The prime movers of the event were teacher Laurent A. Arsenault and farmer Élie E. Arsenault from Urbainville. The first secretary-treasurer was another teacher, Stanislas Aucoin, who served in this position from 1903 to 1911.
The first report of the Egmont Bay and Mont Carmel Exhibition, published by the Department of Agriculture, dates back to 1908. This report, submitted by Stanislaus Wedge (Stanislas Aucoin), offers a good insight into the state of the Exhibition five years after it was founded:
This Exhibition is held under the auspices of The Union Farmers’ Institute, and has been in operation for five years. That of 1908 surpassed all others previously held.
Governor McKinnon honored us with his presence and opened the Exhibition. Premier Haszard was also present, and expressed himself highly pleased with the exhibits before him.
In Grain, Roots and Vegetables, the Exhibition compared favorably with the larger Exhibitions.
The Sheep and Swine were also good. There were also a few fine horses and a few fine cattle. In Fruit and ladies’ work there was a good display. There were 310 entries in all. Thus: Grain, Roots and Vegetables, 167; Stock, 70; Fruit and Ladies’ Work: 73. The sum of $179.55 was paid in prizes.
The secretary-treasurer also submitted a financial report, since the Exhibition now received a government grant of one hundred dollars:
|Entries on Exhibits|
|Proceeds from Saloon|
|Proceeds from Table|
|Amount paid in Prizes|
|Printing and Advertising|
Year after year the Exhibition gained in popularity, with the general public as much as with members of the farmers’ institutes. In 1914, according to the Pioneer of Summerside, no less than 158 members were entered in the various competitions. From a total of 310 entries for all the classes in 1908, this number increased to 483 in 1912, 650 in 1924, and 1,269 in 1936. Government grants also increased – although not as much as the directors would have liked – from $100 to $250 and $400 respectively.

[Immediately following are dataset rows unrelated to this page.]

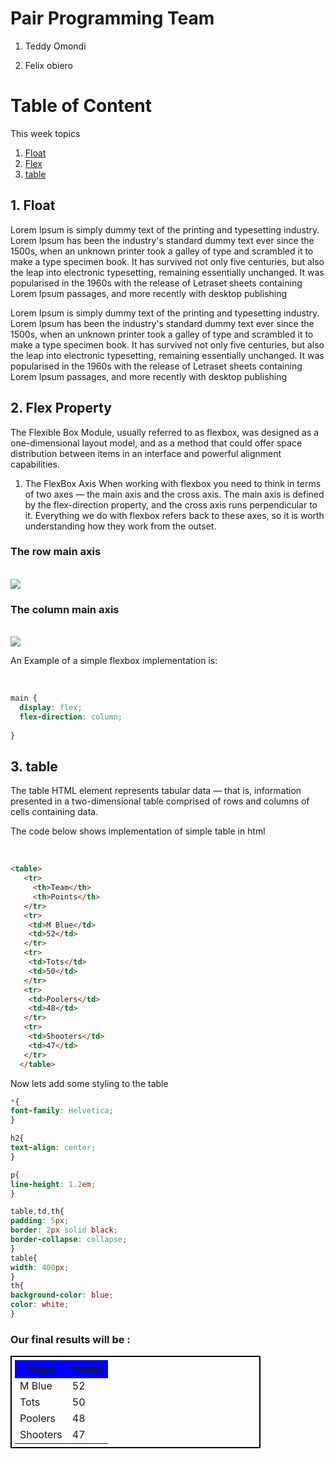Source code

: # Pair Programming Team

1. Teddy Omondi

2. Felix  obiero



# Table of Content

This week topics

1. [Float](#float)
2. [Flex](#flex)
3. [table](#table)

<a name="float"></a>
## 1. Float

Lorem Ipsum is simply dummy text of the printing and typesetting industry. Lorem Ipsum has been the industry's standard dummy text ever since the 1500s, when an unknown printer took a galley of type and scrambled it to make a type specimen book. It has survived not only five centuries, but also the leap into electronic typesetting, remaining essentially unchanged. It was popularised in the 1960s with the release of Letraset sheets containing Lorem Ipsum passages, and more recently with desktop publishing

Lorem Ipsum is simply dummy text of the printing and typesetting industry. Lorem Ipsum has been the industry's standard dummy text ever since the 1500s, when an unknown printer took a galley of type and scrambled it to make a type specimen book. It has survived not only five centuries, but also the leap into electronic typesetting, remaining essentially unchanged. It was popularised in the 1960s with the release of Letraset sheets containing Lorem Ipsum passages, and more recently with desktop publishing

<a name="flex"></a>
## 2. Flex Property


The Flexible Box Module, usually referred to as flexbox, was designed as a one-dimensional layout model, and as a method that could offer space distribution between items in an interface and powerful alignment capabilities.
1. The FlexBox Axis
    When working with flexbox you need to think in terms of two axes — the main axis and the cross axis. The main axis is defined by the flex-direction property, and the cross axis runs perpendicular to it. Everything we do with flexbox refers back to these axes, so it is worth understanding how they work from the outset.

<h3>The row main axis</h3>
<br>
<img src="https://developer.mozilla.org/en-US/docs/Web/CSS/CSS_Flexible_Box_Layout/Basic_Concepts_of_Flexbox/basics1.png">

<h3>The column main axis</h3>
<br>
<img src="https://developer.mozilla.org/en-US/docs/Web/CSS/CSS_Flexible_Box_Layout/Basic_Concepts_of_Flexbox/basics2.png">

<br>
<p>An Example of a simple flexbox implementation is: </p>
<br>

```css
main {
  display: flex;
  flex-direction: column;
  
}
```



<a name="table"></a>
## 3. table

The table HTML element represents tabular data — that is, information presented in a two-dimensional table comprised of rows and columns of cells containing data.

<p>The code below shows implementation of simple table in html</p>
<br>

```html
<table>
   <tr>    
     <th>Team</th>
     <th>Points</th>
   </tr>
   <tr>
    <td>M Blue</td>
    <td>52</td>
   </tr>
   <tr>
    <td>Tots</td>
    <td>50</td>
   </tr>
   <tr>
    <td>Poolers</td>
    <td>48</td>
   </tr>
   <tr>
    <td>Shooters</td>
    <td>47</td>
   </tr>
  </table> 
  ```

  Now lets add some styling to the table 

  ```css 
  *{
 font-family: Helvetica; 
}

h2{
  text-align: center;
}

p{
  line-height: 1.2em;
}

table,td,th{
  padding: 5px;
  border: 2px solid black;
  border-collapse: collapse;
}
table{
  width: 400px;
}
th{
  background-color: blue;
  color: white;
}
```

### Our final results will be :

<table style="width: 400px; border: 2px solid black; padding: 5px;">

 </style>
   <tr>    
     <th style="background-color: blue; ">Team</th>
     <th style="background-color: blue; ">Points</th>
   </tr>
   <tr>
    <td>M Blue</td>
    <td>52</td>
   </tr>
   <tr>
    <td>Tots</td>
    <td>50</td>
   </tr>
   <tr>
    <td>Poolers</td>
    <td>48</td>
   </tr>
   <tr>
    <td>Shooters</td>
    <td>47</td>
   </tr>
  </table> 

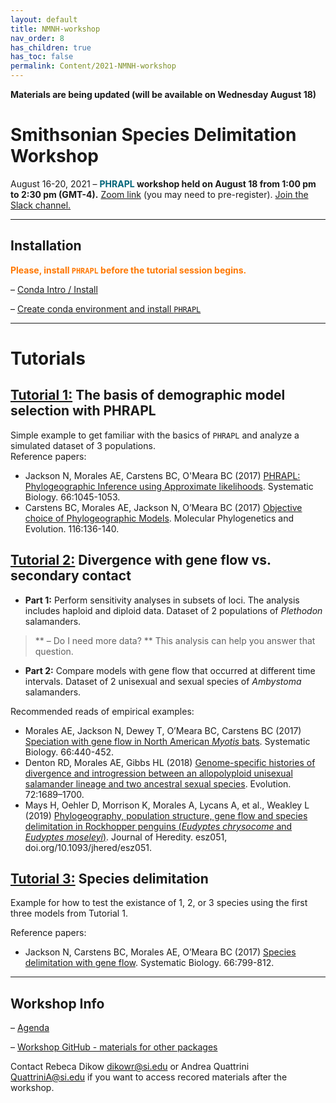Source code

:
 ```yaml
---
layout: default
title: NMNH-workshop
nav_order: 8
has_children: true
has_toc: false
permalink: Content/2021-NMNH-workshop
---
```

**Materials are being updated (will be available on Wednesday August 18)**

# **Smithsonian Species Delimitation Workshop**
August 16-20, 2021 – **<font color='#006579'>PHRAPL</font> workshop held on August 18 from 1:00 pm to 2:30 pm (GMT-4).**
[Zoom link](https://zoom.us/j/95658176247?pwd=ekl0eHFrQnZVU3FtVFBmUE1zamVnZz09) (you may need to pre-register).
[Join the Slack channel.](https://sppdelimitworkshop.slack.com/archives/C028GRU9N01)

---
## Installation
**<font color='#ff7700'>Please, install `PHRAPL` before the tutorial session begins.</font>**

– [Conda Intro / Install](https://github.com/SmithsonianWorkshops/Species_Delimitation_2021_08/blob/main/conda_instructions.md)

– [Create conda environment and install `PHRAPL`](https://phrapl.github.io/Content/1.Installation.html) 

---
# Tutorials

## **[Tutorial 1:](https://phrapl.github.io/Content/2021-NMNH-workshop/NMNH.aa.PHRAPL.tutorial1.html)** The basis of demographic model selection with PHRAPL 
Simple example to get familiar with the basics of `PHRAPL` and analyze a simulated dataset of 3 populations. <br/>
Reference papers:
* Jackson N, Morales AE, Carstens BC, O'Meara BC (2017) [PHRAPL: Phylogeographic Inference using Approximate likelihoods](https://academic.oup.com/sysbio/article/66/6/1045/2999288). Systematic Biology. 66:1045-1053. <br/>
* Carstens BC, Morales AE, Jackson N, O’Meara BC (2017) [Objective choice of Phylogeographic Models](https://www.sciencedirect.com/science/article/pii/S1055790317303160?via%3Dihub). Molecular Phylogenetics and Evolution. 116:136-140. <br/>


## **[Tutorial 2:](https://phrapl.github.io/Content/2021-NMNH-workshop/NMNH.ab.PHRAPL.tutorial2.html)** Divergence with gene flow vs. secondary contact

* **Part 1:** Perform sensitivity analyses in subsets of loci. The analysis includes haploid and diploid data. Dataset of 2 populations of *Plethodon* salamanders. <br/>
> ** – Do I need more data? ** This analysis can help you answer that question.
* **Part 2:** Compare models with gene flow that occurred at different time intervals. Dataset of 2 unisexual and sexual species of *Ambystoma* salamanders. <br/>

Recommended reads of empirical examples:
* Morales AE, Jackson N, Dewey T, O’Meara BC, Carstens BC (2017) [Speciation with gene flow in North American *Myotis* bats](https://academic.oup.com/sysbio/article/66/3/440/2682289). Systematic Biology. 66:440-452. <br/>
* Denton RD, Morales AE, Gibbs HL (2018) [Genome-specific histories of divergence and introgression between an allopolyploid unisexual salamander lineage and two ancestral sexual species](https://onlinelibrary.wiley.com/doi/full/10.1111/evo.13528). Evolution.  72:1689–1700. <br/>
* Mays H, Oehler D, Morrison K, Morales A, Lycans A, et al., Weakley L (2019) [Phylogeography, population structure, gene flow and species delimitation in Rockhopper penguins (*Eudyptes chrysocome* and *Eudyptes moseleyi*)](https://academic.oup.com/jhered/article/110/7/801/5583958?login=true). Journal of Heredity. esz051, doi.org/10.1093/jhered/esz051. <br/>

## **[Tutorial 3:]()** Species delimitation
Example for how to test the existance of 1, 2, or 3 species using the first three models from Tutorial 1. <br/>

Reference papers:
* Jackson N, Carstens BC, Morales AE, O’Meara BC (2017) [Species delimitation with gene flow](https://academic.oup.com/sysbio/article/66/5/799/2726792?searchresult=1). Systematic Biology. 66:799-812.


---
## Workshop Info

– [Agenda](https://docs.google.com/document/d/1onnx5ixblgBtEk8akRsvFmvtLPl3-8xl5Hoq6JUhb0g/edit)

– [Workshop GitHub - materials for other packages](https://github.com/SmithsonianWorkshops/Species_Delimitation_2021_08)

Contact Rebeca Dikow <dikowr@si.edu> or Andrea Quattrini <QuattriniA@si.edu> if you want to access recored materials after the workshop.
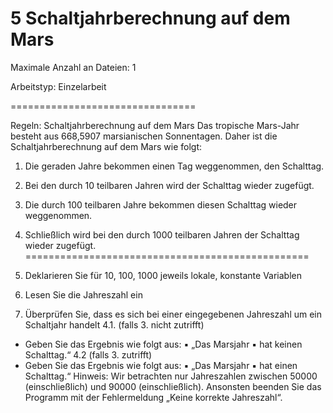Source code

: # **5 Schaltjahrberechnung auf dem Mars**

Maximale Anzahl an Dateien: 1

Arbeitstyp: Einzelarbeit

================================

Regeln:
Schaltjahrberechnung auf dem Mars
Das tropische Mars-Jahr besteht aus 668,5907 marsianischen Sonnentagen.
Daher ist die Schaltjahrberechnung auf dem Mars wie folgt:
1. Die geraden Jahre bekommen einen Tag weggenommen, den Schalttag.
2. Bei den durch 10 teilbaren Jahren wird der Schalttag wieder zugefügt.
3. Die durch 100 teilbaren Jahre bekommen diesen Schalttag wieder weggenommen.
4. Schließlich wird bei den durch 1000 teilbaren Jahren der Schalttag wieder zugefügt.
=================================================

1. Deklarieren Sie für 10, 100, 1000 jeweils lokale, konstante Variablen
2. Lesen Sie die Jahreszahl ein
3. Überprüfen Sie, dass es sich bei einer eingegebenen Jahreszahl um ein Schaltjahr handelt
4.1. (falls 3. nicht zutrifft)
- Geben Sie das Ergebnis wie folgt aus:
  ▪ „Das Marsjahr <Jahreszahl>
  ▪ hat keinen Schalttag.“
  4.2 (falls 3. zutrifft)
- Geben Sie das Ergebnis wie folgt aus:
  ▪ „Das Marsjahr <Jahreszahl>
  ▪ hat einen Schalttag.“
  Hinweis: Wir betrachten nur Jahreszahlen zwischen 50000 (einschließlich) und 90000 (einschließlich).
  Ansonsten beenden Sie das Programm mit der Fehlermeldung „Keine korrekte Jahreszahl“.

In 1912, this small Acadian exhibition was listed among the nine exhibitions receiving grants from the Department of Agriculture.
|Egmont Bay & Mont Carmel|
|Georgetown Seed Fair|
|Provincial Seed Fair|
|Central Seed Fair|
Reporters attending the Exhibition regularly remarked on its quality.
The Exhibition’s weak point lay mainly with the livestock exhibits which failed to meet Department of Agriculture standards. The region contained mostly small farmers with few resources to invest in pedigree livestock or to adequately nourish their herds. This situation made it harder to obtain more generous government grants. In 1928, the local member of the legislature, Harry Darby, attended the Association’s annual meeting. He explained to the members that he had with great difficulty succeeded in getting the sum of $300 voted for their exhibition. He told them that the people in the Department of Agriculture did not have purebred animals, but that they were satisfied with “the women’s work and the other agricultural exhibits.” In the final analysis, the Department awarded a grant of only $250 for the Exhibition that year, even though they had given $300 in 1925 and 1926, and $400 in 1927.
The question of livestock quality was often raised at the Exhibition’s annual meetings. The message kept recurring: that more effort must be put into improving the nutrition of the animals and doing a better job of preparing them for competition.